Le mari, selon l'Encyclopédie, 1780


MARI, s. m. (Jurisprudence) est celui qui est joint et uni à une femme par un lien qui de sa nature est indissoluble.
Cette première idée que nous donnons d'abord de la qualité de mari, est relative au mariage en général, considéré selon le droit des gens, et tel qu'il est en usage chez tous les peuples.
Parmi les chrétiens, un mari est celui qui est uni à une femme par un contrat civil, et avec les cérémonies de l’Église. 
Le mari est considéré comme le chef de sa femme, c'est-à-dire comme le maître de la société conjugale.
Cette puissance du mari sur sa femme est la plus ancienne de toutes, puisqu'elle a nécessairement précédé la puissance paternelle, celle des maîtres sur leurs serviteurs, et celle des princes sur leurs sujets.
Elle est fondée sur le droit divin ; car on lit dans la Genèse, chap. III, que Dieu dit à la femme qu'elle serait sous la puissance de son mari : « sub viri potestate eris, et ipse dominabitur tui ».

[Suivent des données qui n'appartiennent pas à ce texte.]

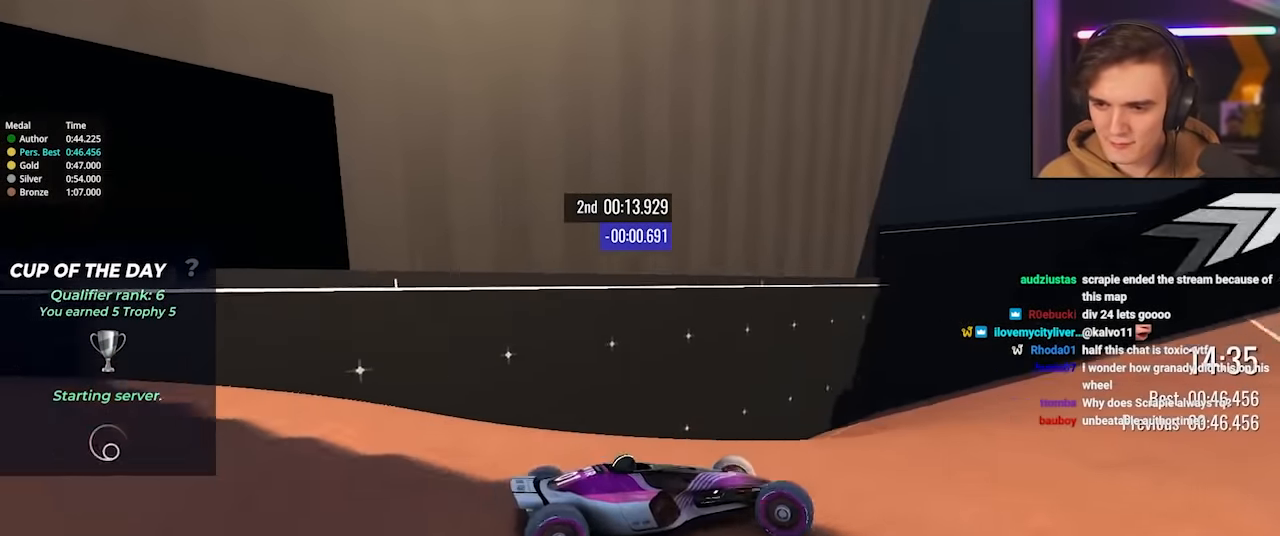
{"keys": ["right", "up"], "events": []}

On lit aussi dans Esther, chap. I, qu'Assuérus ayant ordonné à ses eunuques d'amener devant lui Vasthi, et celle-ci ayant refusé et méprisé le commandement du roi son mari, Assuérus, grandement courroucé du mépris qu'elle avait fait de son invitation et de son autorité, interrogea les sages qui, suivant la coutume, étaient toujours auprès de lui, et par le conseil desquels il faisait toutes choses, parce qu'ils avaient la connaissance des lois et des coutumes des anciens. De ce nombre étaient sept princes qui gouvernaient les provinces des Perses et des Mèdes. Leur avant demandé quel jugement on devait prononcer contre Vasthi, l'un d'eux répondit, en présence du roi et de toute la Cour, que non-seulement Vasthi avait offensé le roi, mais aussi tous les princes et peuples qui étaient soumis à l'empire d'Assuérus ; que la conduite de la reine serait un exemple dangereux pour toutes les autres femmes, lesquelles ne tiendraient compte d'obéir à leurs maris ; que le roi devait rendre un édit qui serait déposé entre les lois du royaume, et qu'il ne serait pas permis de transgresser, portant que Vasthi serait répudiée, et la dignité de reine transférée à une autre qui en serait plus digne ; que ce jugement serait publié par tout l'empire, afin que toutes les femmes des grands, comme des petits, portassent honneur à leurs maris. Ce conseil fut goûté du roi et de toute la cour, et Assuérus fit écrire des lettres en diverses sortes de langues et de caractères, dans toutes les provinces de son empire, afin que tous ses sujets pussent les lire et les entendre, portant que les maris étaient chacun princes et seigneurs dans leurs maisons. Vasthi fut répudiée, et Esther mise à sa place.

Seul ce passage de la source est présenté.